The network boundary is intentionally simple:

  • 127.0.0.1:8010: raw llama.cpp coder backend, localhost-only
  • 127.0.0.1:8011: raw llama.cpp vision backend, localhost-only
  • 127.0.0.1:8012: raw llama.cpp embedding backend, localhost-only
  • 127.0.0.1:4100: RAG API/chat UI, local upstream for the Cloudflare Knowledge endpoint
  • 0.0.0.0:4000: LiteLLM API, private Tailscale-facing API
  • PostgreSQL listens on localhost only

Do not expose raw llama.cpp ports directly. External clients should use LiteLLM, and any future external RAG access should go through an authenticated HTTPS proxy.

Current Implementation

The implemented stack is system-level, not desktop-session based.

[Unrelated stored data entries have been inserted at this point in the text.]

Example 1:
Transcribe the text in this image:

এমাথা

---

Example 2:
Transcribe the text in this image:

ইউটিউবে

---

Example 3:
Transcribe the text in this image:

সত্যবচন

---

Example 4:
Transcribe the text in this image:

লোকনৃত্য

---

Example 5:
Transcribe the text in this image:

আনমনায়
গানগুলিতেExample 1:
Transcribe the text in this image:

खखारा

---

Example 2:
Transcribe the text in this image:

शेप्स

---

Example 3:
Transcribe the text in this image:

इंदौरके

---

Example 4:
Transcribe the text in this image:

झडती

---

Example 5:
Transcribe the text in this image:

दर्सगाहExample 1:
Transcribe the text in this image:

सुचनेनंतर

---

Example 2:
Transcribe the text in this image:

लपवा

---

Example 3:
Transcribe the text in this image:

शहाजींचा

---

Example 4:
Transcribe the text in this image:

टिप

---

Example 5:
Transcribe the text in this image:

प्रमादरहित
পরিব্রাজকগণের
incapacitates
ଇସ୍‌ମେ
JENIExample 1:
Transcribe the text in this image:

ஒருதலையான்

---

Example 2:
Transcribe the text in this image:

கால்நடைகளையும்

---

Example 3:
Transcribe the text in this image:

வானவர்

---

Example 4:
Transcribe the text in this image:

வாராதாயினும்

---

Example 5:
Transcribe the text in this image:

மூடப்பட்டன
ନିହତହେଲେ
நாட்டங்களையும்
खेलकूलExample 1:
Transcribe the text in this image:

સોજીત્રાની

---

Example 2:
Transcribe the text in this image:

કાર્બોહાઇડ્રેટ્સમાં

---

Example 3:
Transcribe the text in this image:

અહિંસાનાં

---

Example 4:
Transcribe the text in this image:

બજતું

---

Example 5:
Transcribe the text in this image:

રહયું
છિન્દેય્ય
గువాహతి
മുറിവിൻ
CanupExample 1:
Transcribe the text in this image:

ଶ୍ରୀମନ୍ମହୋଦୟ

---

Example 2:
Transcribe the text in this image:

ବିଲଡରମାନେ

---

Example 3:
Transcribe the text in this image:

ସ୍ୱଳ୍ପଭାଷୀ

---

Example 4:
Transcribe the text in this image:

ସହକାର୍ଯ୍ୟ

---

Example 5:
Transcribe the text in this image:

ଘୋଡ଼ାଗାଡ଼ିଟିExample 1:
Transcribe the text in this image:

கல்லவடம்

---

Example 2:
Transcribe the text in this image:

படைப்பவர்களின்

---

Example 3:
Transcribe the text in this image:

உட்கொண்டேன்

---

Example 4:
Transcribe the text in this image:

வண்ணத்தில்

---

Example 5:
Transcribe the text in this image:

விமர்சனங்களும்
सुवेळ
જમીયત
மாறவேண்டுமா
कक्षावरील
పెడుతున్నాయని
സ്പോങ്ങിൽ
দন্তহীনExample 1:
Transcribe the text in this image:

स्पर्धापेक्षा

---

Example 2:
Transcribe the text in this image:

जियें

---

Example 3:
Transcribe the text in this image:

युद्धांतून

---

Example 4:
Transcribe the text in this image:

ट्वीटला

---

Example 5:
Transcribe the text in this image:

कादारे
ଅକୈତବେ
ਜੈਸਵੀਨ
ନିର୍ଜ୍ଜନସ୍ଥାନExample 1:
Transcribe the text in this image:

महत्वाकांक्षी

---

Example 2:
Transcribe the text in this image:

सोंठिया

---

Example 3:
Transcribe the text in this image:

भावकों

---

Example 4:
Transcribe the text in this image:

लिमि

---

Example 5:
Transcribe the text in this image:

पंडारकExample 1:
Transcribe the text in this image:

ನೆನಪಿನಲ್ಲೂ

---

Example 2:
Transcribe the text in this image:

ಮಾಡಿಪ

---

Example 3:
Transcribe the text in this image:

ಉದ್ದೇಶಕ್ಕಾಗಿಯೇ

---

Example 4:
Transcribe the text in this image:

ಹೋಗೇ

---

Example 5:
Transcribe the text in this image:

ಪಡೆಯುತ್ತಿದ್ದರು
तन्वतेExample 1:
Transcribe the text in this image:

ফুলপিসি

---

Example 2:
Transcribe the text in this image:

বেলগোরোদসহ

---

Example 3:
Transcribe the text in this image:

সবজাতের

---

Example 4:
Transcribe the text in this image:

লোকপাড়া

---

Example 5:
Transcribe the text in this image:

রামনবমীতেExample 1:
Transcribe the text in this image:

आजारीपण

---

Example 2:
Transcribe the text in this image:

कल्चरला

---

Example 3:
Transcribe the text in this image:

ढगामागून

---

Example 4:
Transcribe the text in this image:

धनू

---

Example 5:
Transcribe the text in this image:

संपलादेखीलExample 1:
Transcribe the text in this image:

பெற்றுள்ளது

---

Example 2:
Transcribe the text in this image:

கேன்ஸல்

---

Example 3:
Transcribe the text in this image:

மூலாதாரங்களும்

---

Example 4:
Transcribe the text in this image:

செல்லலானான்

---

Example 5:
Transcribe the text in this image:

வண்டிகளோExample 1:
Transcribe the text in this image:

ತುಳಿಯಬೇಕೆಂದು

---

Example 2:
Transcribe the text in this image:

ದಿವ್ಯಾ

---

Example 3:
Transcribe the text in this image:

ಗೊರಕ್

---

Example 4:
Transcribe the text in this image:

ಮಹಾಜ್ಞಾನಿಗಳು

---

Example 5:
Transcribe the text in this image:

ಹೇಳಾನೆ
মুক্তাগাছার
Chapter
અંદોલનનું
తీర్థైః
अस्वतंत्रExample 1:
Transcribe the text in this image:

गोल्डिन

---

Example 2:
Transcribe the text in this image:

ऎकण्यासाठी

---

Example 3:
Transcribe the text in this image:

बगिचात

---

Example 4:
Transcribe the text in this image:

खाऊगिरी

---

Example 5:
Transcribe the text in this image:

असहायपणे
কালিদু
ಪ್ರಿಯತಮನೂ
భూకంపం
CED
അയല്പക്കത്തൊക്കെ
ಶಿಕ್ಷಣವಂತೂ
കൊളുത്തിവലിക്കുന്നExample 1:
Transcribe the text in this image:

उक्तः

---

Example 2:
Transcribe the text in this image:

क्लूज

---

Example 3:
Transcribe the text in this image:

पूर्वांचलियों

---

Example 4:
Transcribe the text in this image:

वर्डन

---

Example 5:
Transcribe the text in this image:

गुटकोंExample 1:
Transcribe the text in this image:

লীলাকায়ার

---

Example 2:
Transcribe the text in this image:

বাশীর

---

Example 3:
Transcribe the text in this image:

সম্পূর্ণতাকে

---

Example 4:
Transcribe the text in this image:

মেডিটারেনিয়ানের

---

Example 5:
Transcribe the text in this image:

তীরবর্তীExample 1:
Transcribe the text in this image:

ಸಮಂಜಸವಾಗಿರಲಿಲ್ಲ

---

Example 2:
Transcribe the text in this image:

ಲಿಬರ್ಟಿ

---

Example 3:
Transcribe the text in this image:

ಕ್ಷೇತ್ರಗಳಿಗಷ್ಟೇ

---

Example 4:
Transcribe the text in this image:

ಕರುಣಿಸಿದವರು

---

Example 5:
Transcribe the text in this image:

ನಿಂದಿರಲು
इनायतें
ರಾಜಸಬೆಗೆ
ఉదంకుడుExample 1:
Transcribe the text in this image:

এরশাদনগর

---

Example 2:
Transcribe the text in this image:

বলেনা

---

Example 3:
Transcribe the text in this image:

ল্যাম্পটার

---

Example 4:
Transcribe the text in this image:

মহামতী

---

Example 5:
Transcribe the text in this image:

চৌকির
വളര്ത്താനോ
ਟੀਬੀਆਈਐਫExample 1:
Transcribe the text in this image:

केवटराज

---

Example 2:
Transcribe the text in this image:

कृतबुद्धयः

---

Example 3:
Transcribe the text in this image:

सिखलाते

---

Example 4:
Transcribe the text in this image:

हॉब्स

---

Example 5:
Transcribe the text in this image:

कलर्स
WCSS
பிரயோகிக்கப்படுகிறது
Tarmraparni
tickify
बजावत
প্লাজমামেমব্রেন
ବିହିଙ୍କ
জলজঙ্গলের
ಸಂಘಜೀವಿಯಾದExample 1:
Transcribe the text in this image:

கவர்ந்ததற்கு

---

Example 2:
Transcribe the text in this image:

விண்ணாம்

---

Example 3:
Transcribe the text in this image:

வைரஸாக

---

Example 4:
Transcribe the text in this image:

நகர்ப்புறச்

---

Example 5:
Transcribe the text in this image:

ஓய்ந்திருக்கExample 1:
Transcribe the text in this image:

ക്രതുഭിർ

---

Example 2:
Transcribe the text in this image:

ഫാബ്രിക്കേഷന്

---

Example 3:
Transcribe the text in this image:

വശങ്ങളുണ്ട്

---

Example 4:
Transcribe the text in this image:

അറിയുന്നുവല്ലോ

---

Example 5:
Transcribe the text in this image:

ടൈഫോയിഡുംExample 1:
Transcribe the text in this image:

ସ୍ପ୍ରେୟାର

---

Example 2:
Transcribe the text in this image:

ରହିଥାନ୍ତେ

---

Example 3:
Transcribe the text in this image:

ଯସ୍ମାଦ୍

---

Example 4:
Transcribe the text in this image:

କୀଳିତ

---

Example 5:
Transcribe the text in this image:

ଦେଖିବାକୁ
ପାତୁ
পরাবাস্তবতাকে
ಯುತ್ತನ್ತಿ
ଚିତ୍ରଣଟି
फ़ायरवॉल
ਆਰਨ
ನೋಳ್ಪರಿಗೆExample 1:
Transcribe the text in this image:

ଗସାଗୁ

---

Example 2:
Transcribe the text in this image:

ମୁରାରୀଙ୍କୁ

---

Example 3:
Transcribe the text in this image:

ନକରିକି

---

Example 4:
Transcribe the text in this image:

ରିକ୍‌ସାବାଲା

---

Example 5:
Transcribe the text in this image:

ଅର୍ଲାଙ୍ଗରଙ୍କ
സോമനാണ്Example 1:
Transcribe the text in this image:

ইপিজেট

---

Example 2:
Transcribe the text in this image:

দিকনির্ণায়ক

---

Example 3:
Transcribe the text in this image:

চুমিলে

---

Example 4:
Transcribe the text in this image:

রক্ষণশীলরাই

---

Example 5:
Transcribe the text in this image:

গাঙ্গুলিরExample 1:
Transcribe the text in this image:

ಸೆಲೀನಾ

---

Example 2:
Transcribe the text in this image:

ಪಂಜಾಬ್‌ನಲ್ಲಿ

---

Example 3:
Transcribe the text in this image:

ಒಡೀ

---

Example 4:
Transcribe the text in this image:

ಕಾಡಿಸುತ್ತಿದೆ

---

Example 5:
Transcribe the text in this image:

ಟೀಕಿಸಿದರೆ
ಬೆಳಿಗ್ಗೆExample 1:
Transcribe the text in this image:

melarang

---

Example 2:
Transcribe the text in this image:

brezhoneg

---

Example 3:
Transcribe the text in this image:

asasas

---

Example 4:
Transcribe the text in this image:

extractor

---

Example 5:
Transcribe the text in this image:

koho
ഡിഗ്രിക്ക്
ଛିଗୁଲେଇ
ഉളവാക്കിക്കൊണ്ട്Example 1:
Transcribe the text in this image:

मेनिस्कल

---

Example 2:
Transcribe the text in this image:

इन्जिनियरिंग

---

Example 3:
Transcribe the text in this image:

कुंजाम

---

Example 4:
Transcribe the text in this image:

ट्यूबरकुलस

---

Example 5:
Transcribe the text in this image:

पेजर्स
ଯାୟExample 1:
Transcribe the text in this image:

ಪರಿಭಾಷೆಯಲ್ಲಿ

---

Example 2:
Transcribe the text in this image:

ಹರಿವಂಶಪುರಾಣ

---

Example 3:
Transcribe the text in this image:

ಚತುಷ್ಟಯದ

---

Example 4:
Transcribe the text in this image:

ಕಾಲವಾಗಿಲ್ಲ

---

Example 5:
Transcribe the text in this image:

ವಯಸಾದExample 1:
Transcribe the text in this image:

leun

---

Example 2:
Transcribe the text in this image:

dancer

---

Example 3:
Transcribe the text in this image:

Services are managed by systemd and run as the localai user.

Implemented components:

  • llama.cpp built under /srv/localai/llama.cpp with Vulkan support
  • Qwen coder model route on 127.0.0.1:8010
  • Qwen vision model route on 127.0.0.1:8011
  • Qwen embedding model route on 127.0.0.1:8012
  • LiteLLM proxy on 0.0.0.0:4000
  • RAG API/chat UI on 127.0.0.1:4100, exposed for backend callers through https://knowledge.rapiddraft.ai
  • local PostgreSQL + pgvector database named localai_rag
  • file-drop ingestion through localai-rag-ingest.timer

Data Flow for Chat

For direct model calls:

client
  -> LiteLLM /v1/chat/completions
  -> selected llama.cpp backend
  -> response

For RAG chat:

question
  -> RAG API /chat
  -> embed question with local/embed-engineering
  -> retrieve matching chunks from pgvector/full-text indexes
  -> build cited prompt
  -> call LiteLLM using local/qwen-coder by default
  -> return answer and source chunks

For vision chat:

question and image
  -> RAG API /vision/chat-with-image
  -> LiteLLM
  -> local/qwen-vision-fast
  -> answer

Operational Principles

  • Keep the raw model ports loopback-only.
  • Use LiteLLM aliases instead of backend URLs in client code.
  • Keep model services conservative until memory and throughput are benchmarked after BIOS/shared-memory changes.
  • Treat local documents as the source of truth for manufacturing and design knowledge.
  • Do not put secret values in documentation, shell history, tickets, or wiki pages.
  • Verify boot behavior after kernel, driver, BIOS, model, LiteLLM, or RAG changes.